The last few months — and indeed, the last few weeks — have brought news of multiple drone strikes targeting and killing a dozen leaders of al-Qaeda’s third wave in Yemen, called “al-Qaeda in the Arabian Peninsula.” Founded in 2007 and masterminded by Fahd al-Quso, who died on May 6, and a charismatic figure called Anwar al-Awlaki, killed last September, this final wave was the least centralized and, from an American perspective, the least deadly, expressed in the U.S. mainly by foiled homemade plots to bomb Fort Dix, JFK International Airport and the New York City subway system.

Jones attributes its brief duration and quick diminishment not only to what he calls a “light-footprint” military drone-strike strategy and the withdrawal of conventional military forces from Iraq and now Afghanistan, but also to al-Qaeda’s own repetitive missteps, foremost among them corruption and the use of terror against Muslims in host countries. “They extort money from the people and deal with them against the teaching of Islam,” explained a Somali defector in 2009.

It’s hard to read Hunting in the Shadows without feeling that many al-Qaeda operatives — and most of their European and American imitators — are technological primitives, temperamental thugs and natural bunglers. (According to Jones, even the Madrid and London mass-transit suicide bombers who ended or damaged hundreds of lives with, in one case, industrial-grade explosives and, in the other, peroxide-based devices, were amateurs who succeeded largely by trial and error and as a result of as-yet unwary national intelligence services.) Therefore, if there’s a flaw in the author’s approach to his subject, it is to take the danger of al-Qaeda as seriously as do both the terrorists themselves and many of Jones’ official sources.

Yet there is great value in the author’s prescription for preventing a fourth wave of al- Qaeda violence. Based on the official interviews and the extensive review of legal and intelligence documents that produced this book, Jones strongly warns against the surefire incitement that an invasion of another Muslim country would bring. Instead, he urges the kind of “light-footprint” strategy of covert intelligence, special operations and law enforcement that has worked so far.

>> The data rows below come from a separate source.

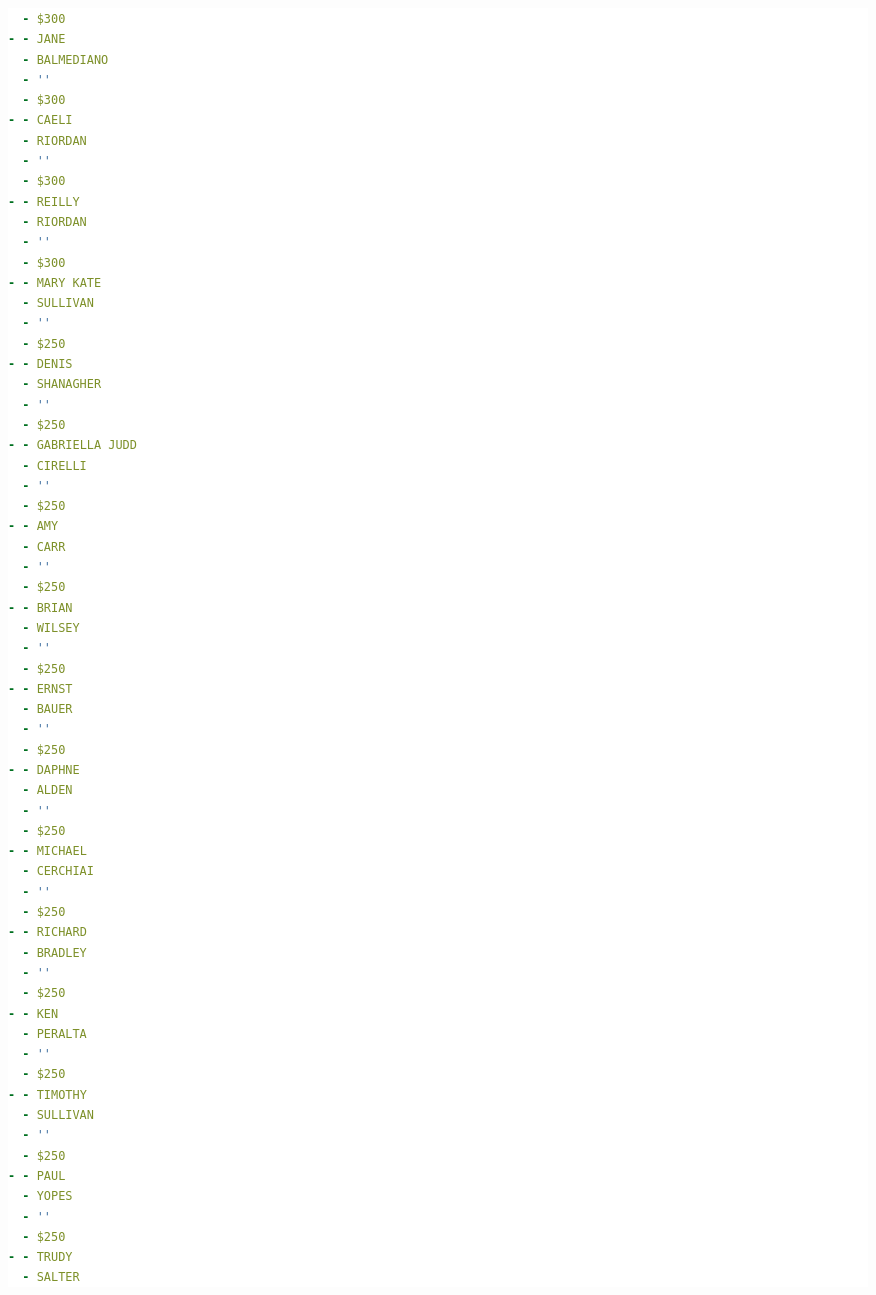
 ```yaml
  - $300
- - JANE
  - BALMEDIANO
  - ''
  - $300
- - CAELI
  - RIORDAN
  - ''
  - $300
- - REILLY
  - RIORDAN
  - ''
  - $300
- - MARY KATE
  - SULLIVAN
  - ''
  - $250
- - DENIS
  - SHANAGHER
  - ''
  - $250
- - GABRIELLA JUDD
  - CIRELLI
  - ''
  - $250
- - AMY
  - CARR
  - ''
  - $250
- - BRIAN
  - WILSEY
  - ''
  - $250
- - ERNST
  - BAUER
  - ''
  - $250
- - DAPHNE
  - ALDEN
  - ''
  - $250
- - MICHAEL
  - CERCHIAI
  - ''
  - $250
- - RICHARD
  - BRADLEY
  - ''
  - $250
- - KEN
  - PERALTA
  - ''
  - $250
- - TIMOTHY
  - SULLIVAN
  - ''
  - $250
- - PAUL
  - YOPES
  - ''
  - $250
- - TRUDY
  - SALTER
```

Jones would combine these measures with efforts to cement the rule of law in unstable countries, such as in the Arab peninsula and North Africa, which are likely future havens for terrorism. Further, he advocates a battle of ideas conducted through social media and in chat rooms for the minds of moderate Muslims who may not like Western power and influence in their homelands but who, once they learn of it, also dislike al-Qaeda’s descent into ruthlessness, irreligiosity, brutality and corruption.

Anne C. Heller is the author of Ayn Rand and the World She Made (Nan Talese/ Doubleday, 2010).